On December 19, 2018, the Securities and Exchange Commission adopted amendments to Rules 251 and 257 under the Securities Act of 1933 to allow companies that file reports under the Securities Exchange Act of 1934 to rely on the Regulation A exemption from registration for their securities offerings. The rule amendments, which were mandated by the Economic Growth, Regulatory Relief and Consumer Protection Act of 2017, are effective upon publication in the Federal Register.

Regulation A provides an exemption from the registration requirements of the Securities Act for offers and sales of securities up to $20 million in a 12-month period for Tier 1 offerings, or up to $50 million in a 12-month period for Tier 2 offerings. Under the current rules, Regulation A is not available to companies subject to the ongoing reporting requirements of Section 13 or 15(d) of the Exchange Act (or “reporting companies”). Thus, the SEC amended Rule 251 by deleting Rule 251(b)(2), which prohibits reporting companies from using Regulation A.

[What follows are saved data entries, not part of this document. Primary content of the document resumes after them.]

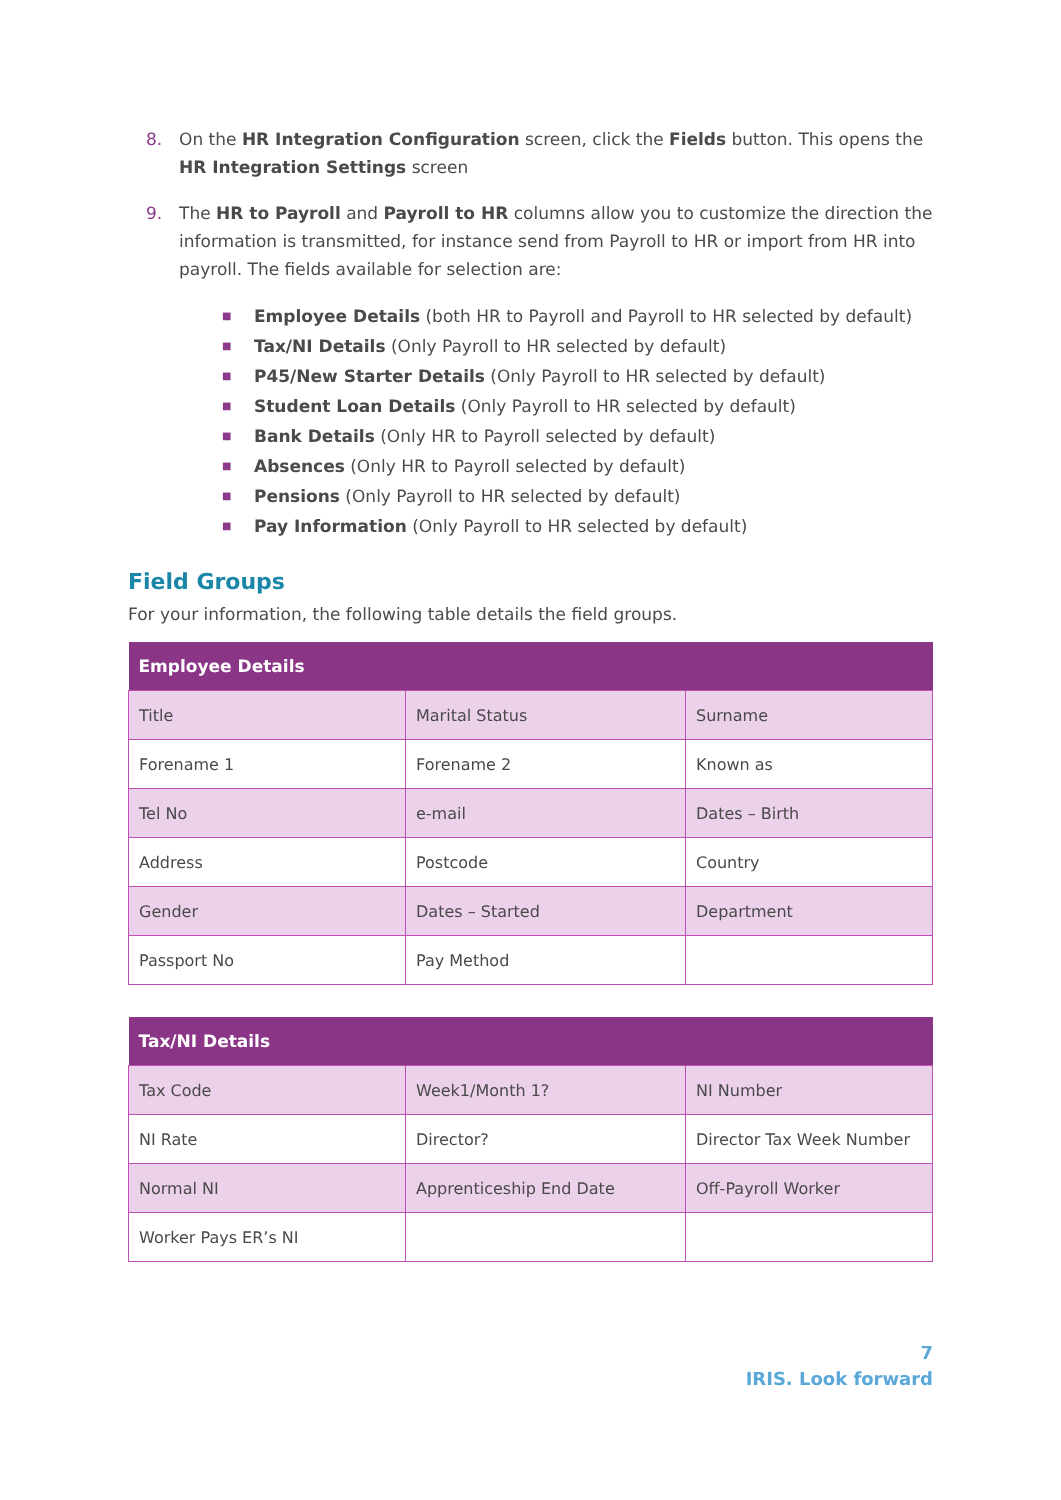8. On the HR Integration Configuration screen, click the Fields button. This opens the HR Integration Settings screen
9. The HR to Payroll and Payroll to HR columns allow you to customize the direction the information is transmitted, for instance send from Payroll to HR or import from HR into payroll. The fields available for selection are:
■ Employee Details (both HR to Payroll and Payroll to HR selected by default)
■ Tax/NI Details (Only Payroll to HR selected by default)
■ P45/New Starter Details (Only Payroll to HR selected by default)
■ Student Loan Details (Only Payroll to HR selected by default)
■ Bank Details (Only HR to Payroll selected by default)
■ Absences (Only HR to Payroll selected by default)
■ Pensions (Only Payroll to HR selected by default)
■ Pay Information (Only Payroll to HR selected by default)
Field Groups
For your information, the following table details the field groups.
| Employee Details | | |
| --- | --- | --- |
| Title | Marital Status | Surname |
| Forename 1 | Forename 2 | Known as |
| Tel No | e-mail | Dates – Birth |
| Address | Postcode | Country |
| Gender | Dates – Started | Department |
| Passport No | Pay Method | |
| Tax/NI Details | | |
| --- | --- | --- |
| Tax Code | Week1/Month 1? | NI Number |
| NI Rate | Director? | Director Tax Week Number |
| Normal NI | Apprenticeship End Date | Off-Payroll Worker |
| Worker Pays ER’s NI | | |
7
IRIS. Look forward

The amendments also add a new paragraph to Rule 257(b) to specify that the duty of an issuer that has completed an offering under Regulation A to file periodic reports under Rule 257 shall be deemed to have been met if the issuer is subject to the reporting requirements of Section 13 or 15(d) of the Exchange Act and, as of the due date of the periodic report under Rule 257, has filed all reports required to be filed by Section 13 or 15(d) of the Exchange Act during the 12 months (or such shorter period that the issuer was required to file such reports) preceding such due date.

Consistent with these amendments, the SEC also deleted Rule 257(d)(1), which currently provides for an automatic suspension of the duty of issuers that have completed offerings under Regulation A to file reports under Rule 257 if and so long as the issuer is subject to the duty to file reports under the Exchange Act, as such an automatic suspension provision will no longer be necessary in light of the mandated amendment to deem the Rule 257(b) obligation met by Exchange Act reporting.

What Benefits Will These Amendments Provide?

In its release adopting the amendments, the SEC noted some of the benefits that the amendments may have for certain issuers. These include:

  • Regulation A issuers that became reporting companies may now have the opportunity to seek follow-on Regulation A financing;
  • Reporting companies that are offering securities that are not listed on a national securities exchange would be able to enjoy federal blue sky preemption to the extent that they conduct a Tier 2 Regulation A offering;
  • Reporting companies that are not also emerging growth companies would obtain the additional flexibility with respect to solicitation of investor interest (i.e., “test-the-water” communications) regarding their securities offerings afforded under Regulation A; and
  • Issuers conducting multiple securities offerings would benefit from the safe harbor from integration of Regulation A offerings with other offerings of securities (including registered offerings).

The SEC also noted in the adopting release that the rule amendments could be useful to issuers that either are not eligible to use a registration statement on Form S-3 or are subject to the one-third limitation on primary issuances pursuant to a Form S-3 registration statement.